Stored data entries:
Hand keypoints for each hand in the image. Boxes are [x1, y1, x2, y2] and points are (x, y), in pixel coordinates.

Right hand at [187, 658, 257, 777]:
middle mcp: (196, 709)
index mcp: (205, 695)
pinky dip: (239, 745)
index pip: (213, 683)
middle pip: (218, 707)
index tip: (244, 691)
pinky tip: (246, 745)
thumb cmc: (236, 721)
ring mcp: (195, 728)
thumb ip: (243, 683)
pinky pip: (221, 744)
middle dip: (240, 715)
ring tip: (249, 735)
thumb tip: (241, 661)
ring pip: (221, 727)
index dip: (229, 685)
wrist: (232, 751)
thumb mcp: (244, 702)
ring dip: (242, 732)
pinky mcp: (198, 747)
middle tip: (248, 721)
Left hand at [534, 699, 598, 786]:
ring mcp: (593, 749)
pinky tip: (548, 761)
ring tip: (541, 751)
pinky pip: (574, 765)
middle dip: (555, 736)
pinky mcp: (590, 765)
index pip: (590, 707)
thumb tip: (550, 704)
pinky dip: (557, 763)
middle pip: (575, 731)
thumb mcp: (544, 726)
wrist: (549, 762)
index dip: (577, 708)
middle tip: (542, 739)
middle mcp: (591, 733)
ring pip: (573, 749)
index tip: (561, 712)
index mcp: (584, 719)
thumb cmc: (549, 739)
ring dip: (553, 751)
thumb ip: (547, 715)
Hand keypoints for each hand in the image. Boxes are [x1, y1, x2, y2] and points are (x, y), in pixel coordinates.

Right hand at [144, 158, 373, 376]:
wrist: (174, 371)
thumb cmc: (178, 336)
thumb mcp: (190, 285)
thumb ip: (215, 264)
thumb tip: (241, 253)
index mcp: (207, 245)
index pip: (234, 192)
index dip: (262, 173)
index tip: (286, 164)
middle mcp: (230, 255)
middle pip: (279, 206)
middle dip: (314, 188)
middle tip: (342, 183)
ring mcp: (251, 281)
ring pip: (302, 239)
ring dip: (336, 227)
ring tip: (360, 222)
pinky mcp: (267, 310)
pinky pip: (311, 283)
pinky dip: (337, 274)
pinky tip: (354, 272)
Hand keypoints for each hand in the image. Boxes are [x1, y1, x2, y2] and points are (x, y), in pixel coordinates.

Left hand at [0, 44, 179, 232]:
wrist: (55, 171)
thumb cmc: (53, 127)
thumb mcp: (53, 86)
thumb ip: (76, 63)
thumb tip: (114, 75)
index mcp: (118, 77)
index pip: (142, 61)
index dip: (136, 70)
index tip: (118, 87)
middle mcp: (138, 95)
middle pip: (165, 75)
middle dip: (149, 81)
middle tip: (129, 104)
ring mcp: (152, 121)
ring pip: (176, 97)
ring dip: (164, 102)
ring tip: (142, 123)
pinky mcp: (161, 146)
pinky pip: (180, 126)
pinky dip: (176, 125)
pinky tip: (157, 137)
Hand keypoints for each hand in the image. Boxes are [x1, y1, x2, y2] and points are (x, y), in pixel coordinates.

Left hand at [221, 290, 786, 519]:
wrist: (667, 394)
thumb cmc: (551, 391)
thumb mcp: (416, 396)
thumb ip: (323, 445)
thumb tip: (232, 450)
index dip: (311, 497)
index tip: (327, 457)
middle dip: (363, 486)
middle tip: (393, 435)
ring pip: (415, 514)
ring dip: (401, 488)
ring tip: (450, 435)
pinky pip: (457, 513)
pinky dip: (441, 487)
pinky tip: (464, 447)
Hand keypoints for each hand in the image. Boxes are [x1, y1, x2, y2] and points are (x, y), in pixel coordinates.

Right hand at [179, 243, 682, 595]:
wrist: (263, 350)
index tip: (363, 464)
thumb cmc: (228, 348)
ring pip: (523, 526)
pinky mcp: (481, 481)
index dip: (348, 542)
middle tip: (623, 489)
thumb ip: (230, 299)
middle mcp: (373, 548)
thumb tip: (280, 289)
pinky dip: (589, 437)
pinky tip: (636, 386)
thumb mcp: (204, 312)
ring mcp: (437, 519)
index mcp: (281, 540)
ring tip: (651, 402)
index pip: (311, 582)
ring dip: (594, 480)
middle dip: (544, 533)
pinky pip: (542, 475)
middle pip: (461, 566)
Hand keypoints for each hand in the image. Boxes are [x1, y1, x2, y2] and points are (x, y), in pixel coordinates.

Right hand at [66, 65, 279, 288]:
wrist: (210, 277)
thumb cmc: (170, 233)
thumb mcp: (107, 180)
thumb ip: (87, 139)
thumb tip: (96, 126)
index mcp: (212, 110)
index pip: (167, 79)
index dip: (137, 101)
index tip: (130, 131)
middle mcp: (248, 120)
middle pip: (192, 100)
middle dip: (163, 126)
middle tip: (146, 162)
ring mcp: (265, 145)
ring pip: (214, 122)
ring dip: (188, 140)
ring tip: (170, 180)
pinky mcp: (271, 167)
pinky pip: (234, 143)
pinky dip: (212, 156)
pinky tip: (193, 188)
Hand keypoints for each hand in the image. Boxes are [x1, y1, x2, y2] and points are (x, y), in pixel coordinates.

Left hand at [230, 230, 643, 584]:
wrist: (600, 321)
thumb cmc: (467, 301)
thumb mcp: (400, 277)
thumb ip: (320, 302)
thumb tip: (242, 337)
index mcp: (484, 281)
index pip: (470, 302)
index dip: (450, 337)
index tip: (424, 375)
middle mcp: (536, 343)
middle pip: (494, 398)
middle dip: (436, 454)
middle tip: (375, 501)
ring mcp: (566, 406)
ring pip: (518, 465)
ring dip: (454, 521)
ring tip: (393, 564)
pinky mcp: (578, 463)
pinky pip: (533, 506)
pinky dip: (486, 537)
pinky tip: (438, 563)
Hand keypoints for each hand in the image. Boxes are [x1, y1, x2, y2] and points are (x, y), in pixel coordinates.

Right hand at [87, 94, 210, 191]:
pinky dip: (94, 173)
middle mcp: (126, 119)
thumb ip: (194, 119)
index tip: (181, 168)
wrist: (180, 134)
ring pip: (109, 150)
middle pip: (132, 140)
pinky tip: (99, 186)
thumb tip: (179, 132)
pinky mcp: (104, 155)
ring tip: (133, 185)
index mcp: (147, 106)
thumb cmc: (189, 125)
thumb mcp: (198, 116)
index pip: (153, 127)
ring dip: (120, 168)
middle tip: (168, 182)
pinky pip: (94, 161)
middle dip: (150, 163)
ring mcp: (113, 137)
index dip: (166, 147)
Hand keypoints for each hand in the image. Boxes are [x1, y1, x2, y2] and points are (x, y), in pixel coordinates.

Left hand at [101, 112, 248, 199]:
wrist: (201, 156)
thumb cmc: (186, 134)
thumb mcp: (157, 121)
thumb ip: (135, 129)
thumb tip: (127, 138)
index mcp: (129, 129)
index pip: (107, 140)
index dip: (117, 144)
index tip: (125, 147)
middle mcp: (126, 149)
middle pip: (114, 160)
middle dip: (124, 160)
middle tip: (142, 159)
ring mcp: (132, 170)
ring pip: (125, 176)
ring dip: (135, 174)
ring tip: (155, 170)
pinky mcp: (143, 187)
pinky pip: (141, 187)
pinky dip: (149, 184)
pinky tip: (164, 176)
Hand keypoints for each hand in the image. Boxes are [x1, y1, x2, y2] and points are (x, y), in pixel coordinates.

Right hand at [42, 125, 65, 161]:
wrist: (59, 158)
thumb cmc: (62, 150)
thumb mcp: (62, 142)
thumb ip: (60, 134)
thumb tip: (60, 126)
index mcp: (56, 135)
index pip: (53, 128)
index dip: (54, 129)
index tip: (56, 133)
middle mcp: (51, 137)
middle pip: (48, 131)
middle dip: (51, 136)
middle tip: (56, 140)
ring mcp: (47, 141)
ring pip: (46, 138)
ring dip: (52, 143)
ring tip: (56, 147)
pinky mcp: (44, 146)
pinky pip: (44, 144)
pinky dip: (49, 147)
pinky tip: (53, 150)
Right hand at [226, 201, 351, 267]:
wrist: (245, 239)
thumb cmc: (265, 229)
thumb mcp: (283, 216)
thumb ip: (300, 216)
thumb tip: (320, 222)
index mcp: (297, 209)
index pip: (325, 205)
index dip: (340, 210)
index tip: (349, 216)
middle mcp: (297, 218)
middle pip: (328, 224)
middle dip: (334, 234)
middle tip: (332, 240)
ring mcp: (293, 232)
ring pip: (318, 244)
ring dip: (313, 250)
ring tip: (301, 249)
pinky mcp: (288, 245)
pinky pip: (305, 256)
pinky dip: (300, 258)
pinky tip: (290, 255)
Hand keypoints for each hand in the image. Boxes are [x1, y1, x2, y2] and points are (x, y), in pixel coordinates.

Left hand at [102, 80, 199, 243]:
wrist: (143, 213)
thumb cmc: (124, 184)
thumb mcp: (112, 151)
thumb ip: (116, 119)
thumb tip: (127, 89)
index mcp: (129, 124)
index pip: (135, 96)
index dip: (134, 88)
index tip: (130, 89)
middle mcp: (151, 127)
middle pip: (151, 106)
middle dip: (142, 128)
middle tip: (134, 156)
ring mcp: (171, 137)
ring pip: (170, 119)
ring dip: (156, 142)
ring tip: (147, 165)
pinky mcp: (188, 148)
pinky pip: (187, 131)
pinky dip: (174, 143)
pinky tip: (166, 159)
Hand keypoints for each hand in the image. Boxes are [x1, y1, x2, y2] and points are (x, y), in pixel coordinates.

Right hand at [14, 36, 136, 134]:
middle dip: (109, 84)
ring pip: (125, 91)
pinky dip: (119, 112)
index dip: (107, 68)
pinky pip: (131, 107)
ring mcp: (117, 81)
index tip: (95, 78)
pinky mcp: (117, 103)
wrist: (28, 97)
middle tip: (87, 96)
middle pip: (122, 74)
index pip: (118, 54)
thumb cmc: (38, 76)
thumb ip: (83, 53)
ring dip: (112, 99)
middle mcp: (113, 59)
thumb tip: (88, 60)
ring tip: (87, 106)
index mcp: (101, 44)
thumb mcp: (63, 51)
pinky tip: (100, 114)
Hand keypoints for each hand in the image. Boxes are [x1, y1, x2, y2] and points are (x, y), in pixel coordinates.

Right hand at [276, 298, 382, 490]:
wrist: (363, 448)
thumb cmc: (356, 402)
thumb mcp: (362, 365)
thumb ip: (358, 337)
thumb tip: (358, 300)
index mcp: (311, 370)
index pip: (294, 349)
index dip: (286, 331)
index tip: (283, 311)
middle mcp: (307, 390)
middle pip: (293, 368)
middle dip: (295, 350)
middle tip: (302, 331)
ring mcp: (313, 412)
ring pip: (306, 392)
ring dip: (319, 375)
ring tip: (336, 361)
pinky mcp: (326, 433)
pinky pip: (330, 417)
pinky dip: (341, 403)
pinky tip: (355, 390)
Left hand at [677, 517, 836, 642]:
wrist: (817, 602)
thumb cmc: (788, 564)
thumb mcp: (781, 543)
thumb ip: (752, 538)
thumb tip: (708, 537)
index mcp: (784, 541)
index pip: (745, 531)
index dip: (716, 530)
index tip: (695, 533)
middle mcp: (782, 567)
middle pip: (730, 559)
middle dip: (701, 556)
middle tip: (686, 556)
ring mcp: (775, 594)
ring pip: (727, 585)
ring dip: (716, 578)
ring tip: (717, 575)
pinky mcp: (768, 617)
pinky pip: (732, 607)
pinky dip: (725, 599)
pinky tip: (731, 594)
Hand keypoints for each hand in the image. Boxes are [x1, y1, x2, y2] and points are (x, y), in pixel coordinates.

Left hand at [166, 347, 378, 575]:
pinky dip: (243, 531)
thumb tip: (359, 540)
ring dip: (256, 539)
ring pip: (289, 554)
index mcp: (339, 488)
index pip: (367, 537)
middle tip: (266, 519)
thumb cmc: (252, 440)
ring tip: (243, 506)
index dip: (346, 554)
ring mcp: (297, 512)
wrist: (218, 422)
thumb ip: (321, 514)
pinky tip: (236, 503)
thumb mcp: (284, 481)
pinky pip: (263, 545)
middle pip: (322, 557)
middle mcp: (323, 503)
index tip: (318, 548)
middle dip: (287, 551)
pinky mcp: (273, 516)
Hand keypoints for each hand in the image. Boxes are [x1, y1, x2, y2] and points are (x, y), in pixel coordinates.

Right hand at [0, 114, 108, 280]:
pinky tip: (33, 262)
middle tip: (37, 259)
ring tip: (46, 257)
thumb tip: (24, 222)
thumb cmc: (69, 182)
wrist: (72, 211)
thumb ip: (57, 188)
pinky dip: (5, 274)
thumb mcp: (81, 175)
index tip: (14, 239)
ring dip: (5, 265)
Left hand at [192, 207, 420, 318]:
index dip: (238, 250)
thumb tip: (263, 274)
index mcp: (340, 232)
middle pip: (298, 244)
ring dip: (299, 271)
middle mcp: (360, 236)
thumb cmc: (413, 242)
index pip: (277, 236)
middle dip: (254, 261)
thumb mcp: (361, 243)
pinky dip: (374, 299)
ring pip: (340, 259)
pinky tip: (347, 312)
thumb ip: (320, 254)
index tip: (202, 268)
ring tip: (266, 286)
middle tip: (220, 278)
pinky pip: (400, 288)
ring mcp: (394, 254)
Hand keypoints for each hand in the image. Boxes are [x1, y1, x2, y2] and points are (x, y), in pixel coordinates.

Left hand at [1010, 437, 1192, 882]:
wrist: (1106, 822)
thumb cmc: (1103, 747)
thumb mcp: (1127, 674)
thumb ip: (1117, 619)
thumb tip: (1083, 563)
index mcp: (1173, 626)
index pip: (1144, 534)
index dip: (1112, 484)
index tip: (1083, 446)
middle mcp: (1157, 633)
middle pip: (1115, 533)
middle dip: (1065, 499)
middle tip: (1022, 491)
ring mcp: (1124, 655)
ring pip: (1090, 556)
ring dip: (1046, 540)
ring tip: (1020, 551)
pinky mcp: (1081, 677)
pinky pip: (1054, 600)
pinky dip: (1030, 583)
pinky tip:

▸ Activity
Wherever the line holding "ring tip: (336, 361)" falls in the entries above, copy exactly from it through the line holding "middle pip: (322, 557)", inclusive, and add nothing.

▸ Response below
ring tip: (336, 361)
pinky mcp: (326, 433)
pinky pip: (330, 417)
pinky dip: (341, 403)
pinky tip: (355, 390)
Left hand at [677, 517, 836, 642]:
wrist: (817, 602)
thumb cmc: (788, 564)
thumb mcp: (781, 543)
thumb ip: (752, 538)
thumb tip: (708, 537)
index mcp: (784, 541)
index pip: (745, 531)
index dip: (716, 530)
index tip: (695, 533)
middle mcp: (782, 567)
middle pip: (730, 559)
middle dip: (701, 556)
middle tip: (686, 556)
ring mcp: (775, 594)
ring pip: (727, 585)
ring dip: (716, 578)
ring tip: (717, 575)
pinky mcp: (768, 617)
pinky pip: (732, 607)
pinky dip: (725, 599)
pinky tip: (731, 594)
Hand keypoints for each hand in the image. Boxes are [x1, y1, x2, y2] and points are (x, y), in pixel coordinates.

Left hand at [166, 347, 378, 575]:
pinky dip: (243, 531)
thumb tip: (359, 540)
ring dip: (256, 539)
ring pip: (289, 554)
index mcp: (339, 488)
index pip: (367, 537)
middle tip: (266, 519)
thumb cmc: (252, 440)
ring tip: (243, 506)
index dip: (346, 554)
ring mcp: (297, 512)
wrist: (218, 422)
thumb ip: (321, 514)
pinky tip: (236, 503)
thumb mcp: (284, 481)
pinky pip: (263, 545)
middle pip: (322, 557)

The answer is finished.